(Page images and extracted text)
────────────────────────────────────────
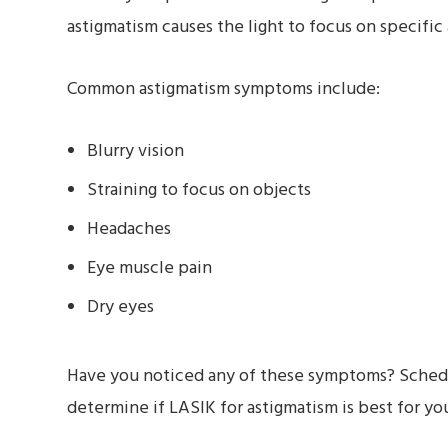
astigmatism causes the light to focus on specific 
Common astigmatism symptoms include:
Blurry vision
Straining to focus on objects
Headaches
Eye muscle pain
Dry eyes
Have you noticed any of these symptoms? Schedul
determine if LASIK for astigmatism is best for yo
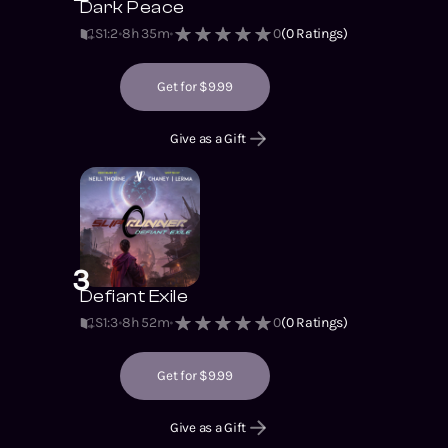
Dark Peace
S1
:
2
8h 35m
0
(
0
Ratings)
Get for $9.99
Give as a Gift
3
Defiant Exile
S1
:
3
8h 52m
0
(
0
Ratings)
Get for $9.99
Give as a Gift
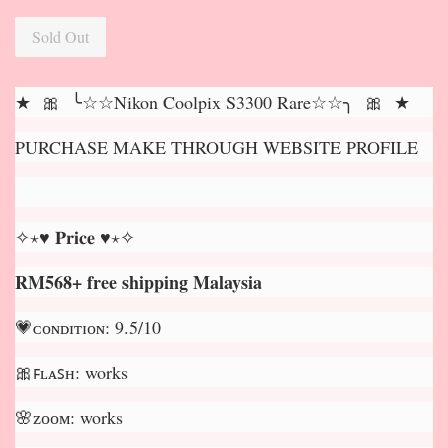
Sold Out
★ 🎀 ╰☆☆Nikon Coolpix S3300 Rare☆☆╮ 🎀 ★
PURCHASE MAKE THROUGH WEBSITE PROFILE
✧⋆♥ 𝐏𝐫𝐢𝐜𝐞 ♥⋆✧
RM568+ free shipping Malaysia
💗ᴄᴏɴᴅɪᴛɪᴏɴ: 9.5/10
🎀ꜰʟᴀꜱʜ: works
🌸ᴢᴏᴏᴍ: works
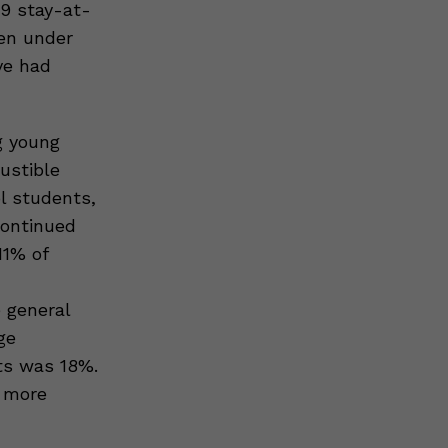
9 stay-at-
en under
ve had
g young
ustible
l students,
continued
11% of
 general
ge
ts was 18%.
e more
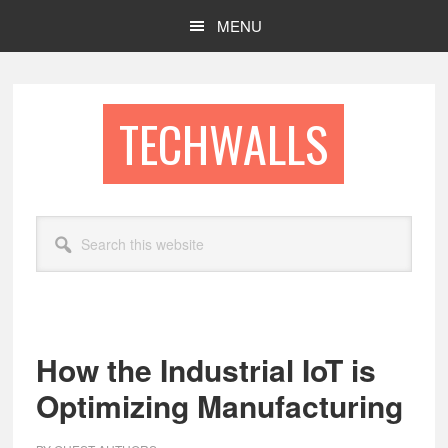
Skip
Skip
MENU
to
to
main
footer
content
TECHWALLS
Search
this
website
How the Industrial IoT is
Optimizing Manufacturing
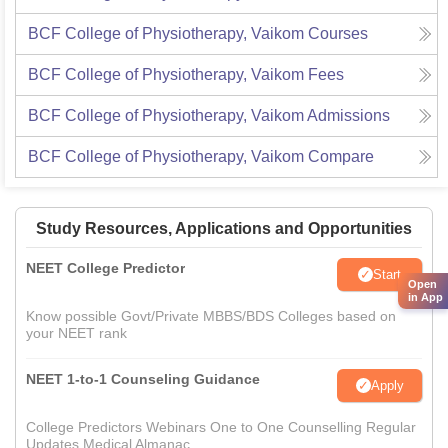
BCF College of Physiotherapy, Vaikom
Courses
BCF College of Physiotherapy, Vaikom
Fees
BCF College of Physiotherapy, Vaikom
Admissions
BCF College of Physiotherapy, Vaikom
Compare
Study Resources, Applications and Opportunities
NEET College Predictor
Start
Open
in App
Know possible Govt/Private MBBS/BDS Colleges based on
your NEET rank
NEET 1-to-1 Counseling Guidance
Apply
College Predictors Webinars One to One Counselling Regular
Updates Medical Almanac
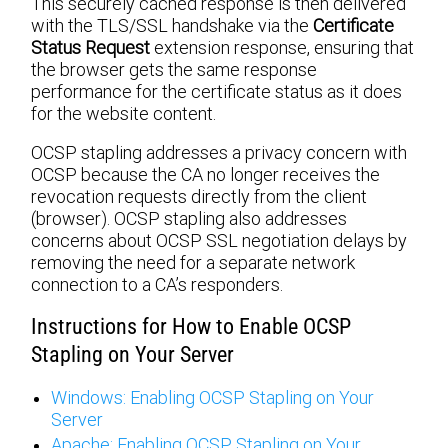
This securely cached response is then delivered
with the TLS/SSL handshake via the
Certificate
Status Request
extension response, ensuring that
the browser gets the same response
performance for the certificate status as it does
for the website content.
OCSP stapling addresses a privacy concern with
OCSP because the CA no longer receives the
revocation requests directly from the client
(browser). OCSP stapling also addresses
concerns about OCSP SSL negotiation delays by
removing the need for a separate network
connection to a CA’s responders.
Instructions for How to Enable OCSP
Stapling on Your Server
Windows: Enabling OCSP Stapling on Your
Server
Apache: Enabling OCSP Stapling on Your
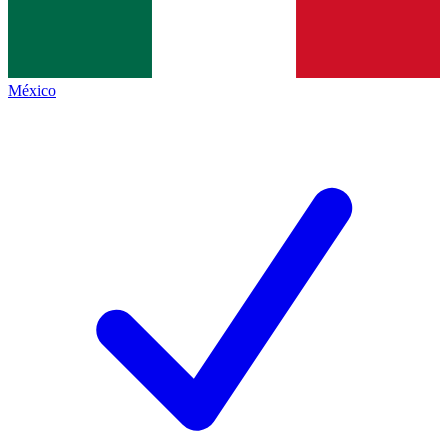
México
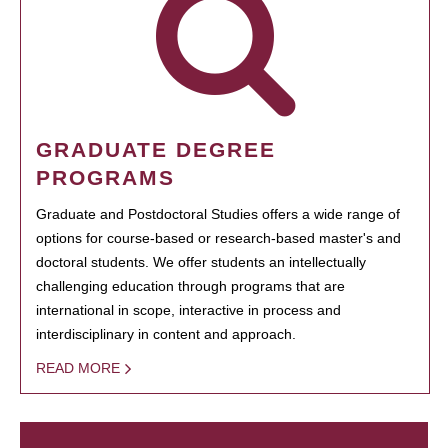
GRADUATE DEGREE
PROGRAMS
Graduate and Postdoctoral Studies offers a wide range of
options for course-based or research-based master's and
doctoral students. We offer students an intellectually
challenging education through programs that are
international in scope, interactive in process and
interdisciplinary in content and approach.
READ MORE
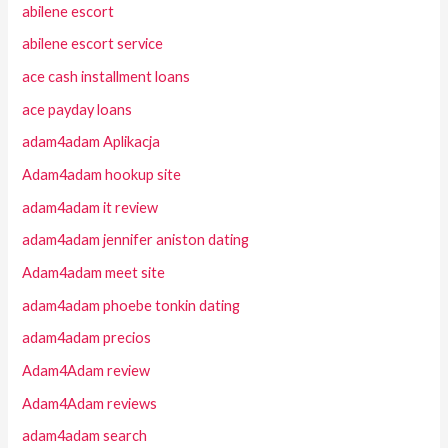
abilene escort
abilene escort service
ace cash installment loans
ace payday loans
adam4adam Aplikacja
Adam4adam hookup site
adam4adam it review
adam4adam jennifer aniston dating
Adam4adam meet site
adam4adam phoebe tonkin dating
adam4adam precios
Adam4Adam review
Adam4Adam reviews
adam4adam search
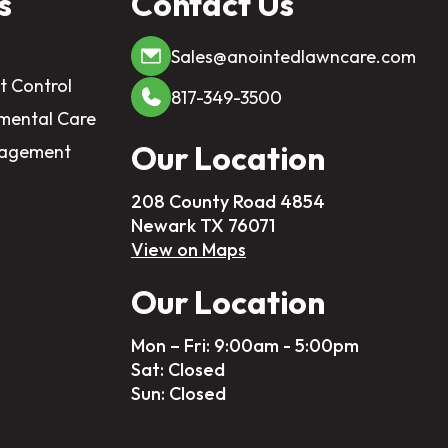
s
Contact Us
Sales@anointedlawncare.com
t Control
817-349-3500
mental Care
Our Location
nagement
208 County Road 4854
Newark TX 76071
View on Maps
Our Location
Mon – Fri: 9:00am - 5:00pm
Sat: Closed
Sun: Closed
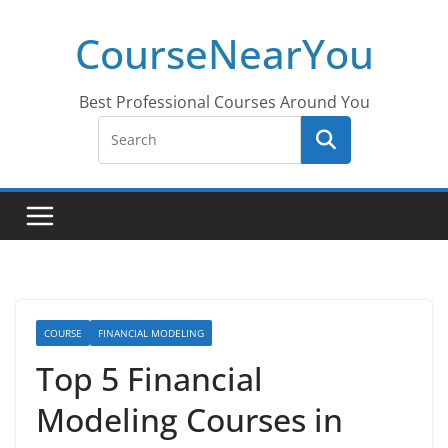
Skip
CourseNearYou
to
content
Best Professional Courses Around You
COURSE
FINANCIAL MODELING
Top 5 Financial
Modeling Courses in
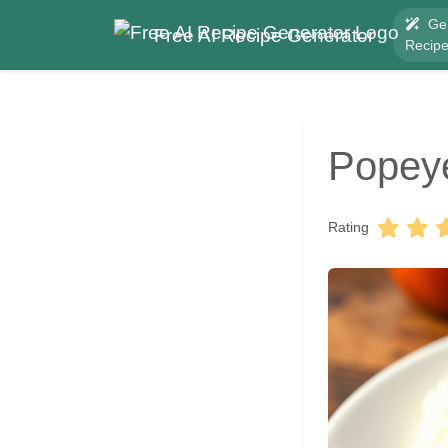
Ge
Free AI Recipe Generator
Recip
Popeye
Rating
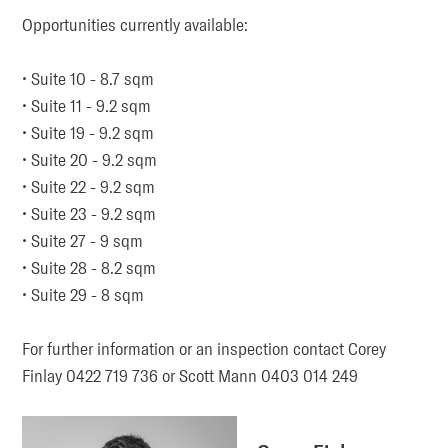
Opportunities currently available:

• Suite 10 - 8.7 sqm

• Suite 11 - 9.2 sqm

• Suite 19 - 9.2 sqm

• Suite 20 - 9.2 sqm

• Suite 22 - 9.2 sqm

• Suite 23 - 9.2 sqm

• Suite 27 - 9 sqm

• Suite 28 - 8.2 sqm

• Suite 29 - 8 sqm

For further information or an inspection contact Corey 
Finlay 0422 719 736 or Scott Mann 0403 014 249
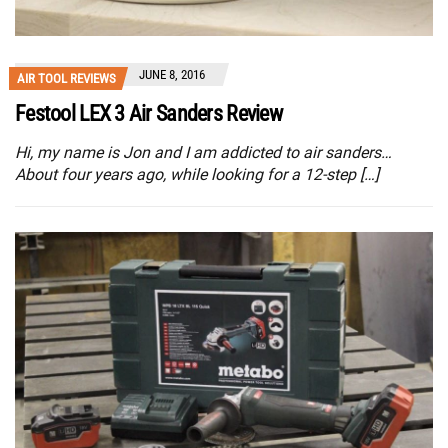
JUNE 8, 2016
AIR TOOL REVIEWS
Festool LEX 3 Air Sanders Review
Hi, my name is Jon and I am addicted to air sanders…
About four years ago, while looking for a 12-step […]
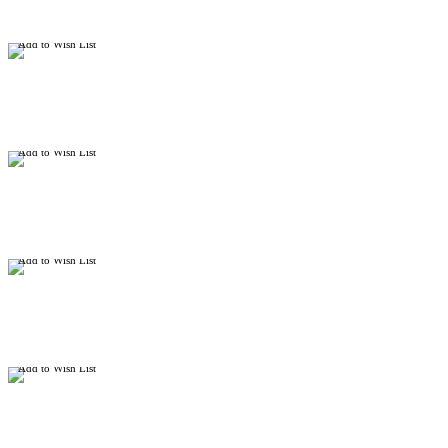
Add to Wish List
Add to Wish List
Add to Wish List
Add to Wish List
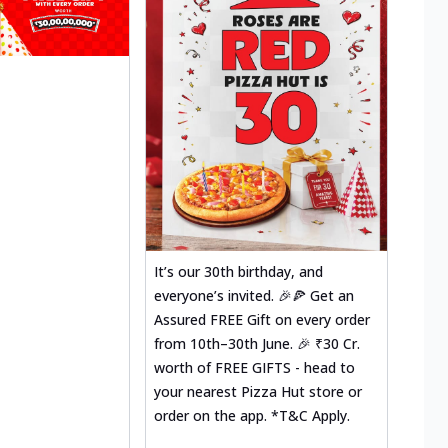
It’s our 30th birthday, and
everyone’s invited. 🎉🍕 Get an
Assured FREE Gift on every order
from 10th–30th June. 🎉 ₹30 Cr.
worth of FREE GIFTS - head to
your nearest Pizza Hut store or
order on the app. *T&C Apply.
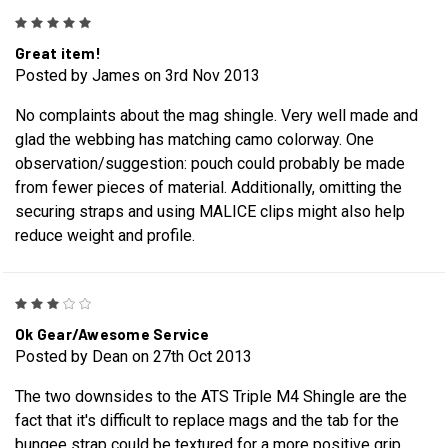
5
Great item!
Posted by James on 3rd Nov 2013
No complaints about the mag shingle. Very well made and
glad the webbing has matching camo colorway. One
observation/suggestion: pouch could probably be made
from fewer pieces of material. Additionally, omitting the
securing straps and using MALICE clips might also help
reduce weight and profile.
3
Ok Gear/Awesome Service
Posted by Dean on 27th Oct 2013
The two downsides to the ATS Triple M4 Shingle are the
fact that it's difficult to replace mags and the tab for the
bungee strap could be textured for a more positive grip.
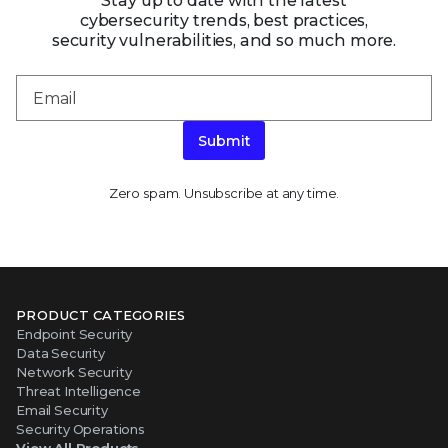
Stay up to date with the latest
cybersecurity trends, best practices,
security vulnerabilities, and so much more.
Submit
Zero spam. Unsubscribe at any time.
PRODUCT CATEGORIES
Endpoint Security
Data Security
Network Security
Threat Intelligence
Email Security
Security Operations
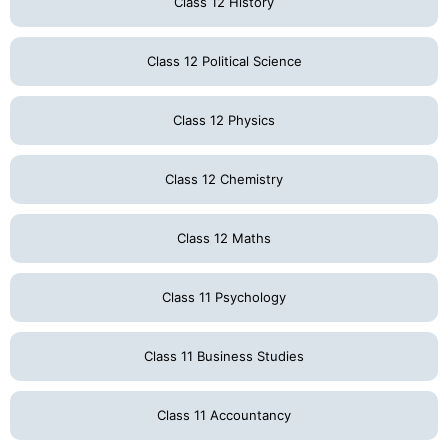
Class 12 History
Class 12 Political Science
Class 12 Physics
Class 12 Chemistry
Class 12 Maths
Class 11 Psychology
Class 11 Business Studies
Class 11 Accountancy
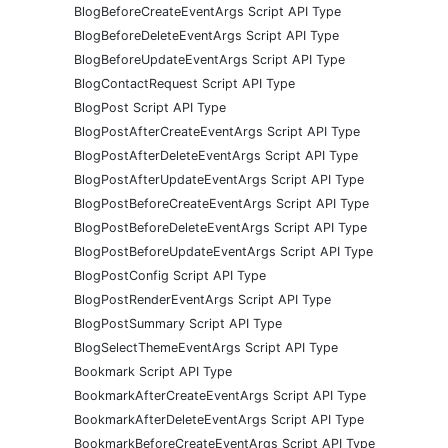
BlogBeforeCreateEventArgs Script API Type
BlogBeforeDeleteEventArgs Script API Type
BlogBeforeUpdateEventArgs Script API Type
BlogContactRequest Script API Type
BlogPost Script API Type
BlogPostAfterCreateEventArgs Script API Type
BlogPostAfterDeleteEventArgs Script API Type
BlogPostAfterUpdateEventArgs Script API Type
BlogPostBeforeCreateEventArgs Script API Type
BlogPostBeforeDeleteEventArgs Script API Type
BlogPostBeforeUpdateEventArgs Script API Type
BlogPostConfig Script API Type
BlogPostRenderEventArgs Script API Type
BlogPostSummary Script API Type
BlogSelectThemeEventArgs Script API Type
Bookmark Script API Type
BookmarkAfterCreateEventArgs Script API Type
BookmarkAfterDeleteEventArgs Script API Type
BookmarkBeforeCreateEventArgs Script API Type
────────────────────────────────────────
Exercise aim – Each entry is to be transcribed verbatim, and any picture in it is to be skipped.

Problem solution –
astigmatism causes the light to focus on specific 
Common astigmatism symptoms include:
Blurry vision
Straining to focus on objects
Headaches
Eye muscle pain
Dry eyes
Have you noticed any of these symptoms? Schedul
determine if LASIK for astigmatism is best for yo
Dark Peace
S1
:
2
8h 35m
0
(
0
Ratings)
Get for $9.99
Give as a Gift
3
Defiant Exile
S1
:
3
8h 52m
0
(
0
Ratings)
Get for $9.99
Give as a Gift
Sold Out
★ 🎀 ╰☆☆Nikon Coolpix S3300 Rare☆☆╮ 🎀 ★
PURCHASE MAKE THROUGH WEBSITE PROFILE
✧⋆♥ 𝐏𝐫𝐢𝐜𝐞 ♥⋆✧
RM568+ free shipping Malaysia
💗ᴄᴏɴᴅɪᴛɪᴏɴ: 9.5/10
🎀ꜰʟᴀꜱʜ: works
🌸ᴢᴏᴏᴍ: works
9 stay-at-
en under
ve had
g young
ustible
l students,
continued
11% of
 general
ge
ts was 18%.
e more
Skip
Skip
MENU
to
to
main
footer
content
TECHWALLS
Search
this
website
How the Industrial IoT is
Optimizing Manufacturing
BCF College of Physiotherapy, Vaikom
Courses
BCF College of Physiotherapy, Vaikom
Fees
BCF College of Physiotherapy, Vaikom
Admissions
BCF College of Physiotherapy, Vaikom
Compare
Study Resources, Applications and Opportunities
NEET College Predictor
Start
Open
in App
Know possible Govt/Private MBBS/BDS Colleges based on
your NEET rank
NEET 1-to-1 Counseling Guidance
Apply
College Predictors Webinars One to One Counselling Regular
Updates Medical Almanac
This securely cached response is then delivered
with the TLS/SSL handshake via the
Certificate
Status Request
extension response, ensuring that
the browser gets the same response
performance for the certificate status as it does
for the website content.
OCSP stapling addresses a privacy concern with
OCSP because the CA no longer receives the
revocation requests directly from the client
(browser). OCSP stapling also addresses
concerns about OCSP SSL negotiation delays by
removing the need for a separate network
connection to a CA’s responders.
Instructions for How to Enable OCSP
Stapling on Your Server
Windows: Enabling OCSP Stapling on Your
Server
Apache: Enabling OCSP Stapling on Your
México
GRADUATE DEGREE
PROGRAMS
Graduate and Postdoctoral Studies offers a wide range of
options for course-based or research-based master's and
doctoral students. We offer students an intellectually
challenging education through programs that are
international in scope, interactive in process and
interdisciplinary in content and approach.
READ MORE
abilene escort
abilene escort service
ace cash installment loans
ace payday loans
adam4adam Aplikacja
Adam4adam hookup site
adam4adam it review
adam4adam jennifer aniston dating
Adam4adam meet site
adam4adam phoebe tonkin dating
adam4adam precios
Adam4Adam review
Adam4Adam reviews
adam4adam search
s
Contact Us
Sales@anointedlawncare.com
t Control
817-349-3500
mental Care
Our Location
nagement
208 County Road 4854
Newark TX 76071
View on Maps
Our Location
Mon – Fri: 9:00am - 5:00pm
Sat: Closed
Sun: Closed
Skip
CourseNearYou
to
content
Best Professional Courses Around You
COURSE
FINANCIAL MODELING
Top 5 Financial
Modeling Courses in
Ge
Free AI Recipe Generator
Recip
Popeye
Rating
Opportunities currently available:

• Suite 10 - 8.7 sqm

• Suite 11 - 9.2 sqm

• Suite 19 - 9.2 sqm

• Suite 20 - 9.2 sqm

• Suite 22 - 9.2 sqm

• Suite 23 - 9.2 sqm

• Suite 27 - 9 sqm

• Suite 28 - 8.2 sqm

• Suite 29 - 8 sqm

For further information or an inspection contact Corey 
Finlay 0422 719 736 or Scott Mann 0403 014 249
JUNE 8, 2016
AIR TOOL REVIEWS
Festool LEX 3 Air Sanders Review
Hi, my name is Jon and I am addicted to air sanders…
About four years ago, while looking for a 12-step […]
Add to Wish List
Add to Wish List
Add to Wish List
Add to Wish List
It’s our 30th birthday, and
everyone’s invited. 🎉🍕 Get an
Assured FREE Gift on every order
from 10th–30th June. 🎉 ₹30 Cr.
worth of FREE GIFTS - head to
your nearest Pizza Hut store or
order on the app. *T&C Apply.
5
Great item!
Posted by James on 3rd Nov 2013
No complaints about the mag shingle. Very well made and
glad the webbing has matching camo colorway. One
observation/suggestion: pouch could probably be made
from fewer pieces of material. Additionally, omitting the
securing straps and using MALICE clips might also help
reduce weight and profile.
3
Ok Gear/Awesome Service
Posted by Dean on 27th Oct 2013
The two downsides to the ATS Triple M4 Shingle are the
fact that it's difficult to replace mags and the tab for the
bungee strap could be textured for a more positive grip.
Stay up to date with the latest
cybersecurity trends, best practices,
security vulnerabilities, and so much more.
Submit
Zero spam. Unsubscribe at any time.
PRODUCT CATEGORIES
Endpoint Security
Data Security
Network Security
Threat Intelligence
Email Security
Security Operations
Class 12 History
Class 12 Political Science
Class 12 Physics
Class 12 Chemistry
Class 12 Maths
Class 11 Psychology
Class 11 Business Studies
Class 11 Accountancy
BlogBeforeCreateEventArgs Script API Type
BlogBeforeDeleteEventArgs Script API Type
BlogBeforeUpdateEventArgs Script API Type
BlogContactRequest Script API Type
BlogPost Script API Type
BlogPostAfterCreateEventArgs Script API Type
BlogPostAfterDeleteEventArgs Script API Type
BlogPostAfterUpdateEventArgs Script API Type
BlogPostBeforeCreateEventArgs Script API Type
BlogPostBeforeDeleteEventArgs Script API Type
BlogPostBeforeUpdateEventArgs Script API Type
BlogPostConfig Script API Type
BlogPostRenderEventArgs Script API Type
BlogPostSummary Script API Type
BlogSelectThemeEventArgs Script API Type
Bookmark Script API Type
BookmarkAfterCreateEventArgs Script API Type
BookmarkAfterDeleteEventArgs Script API Type
BookmarkBeforeCreateEventArgs Script API Type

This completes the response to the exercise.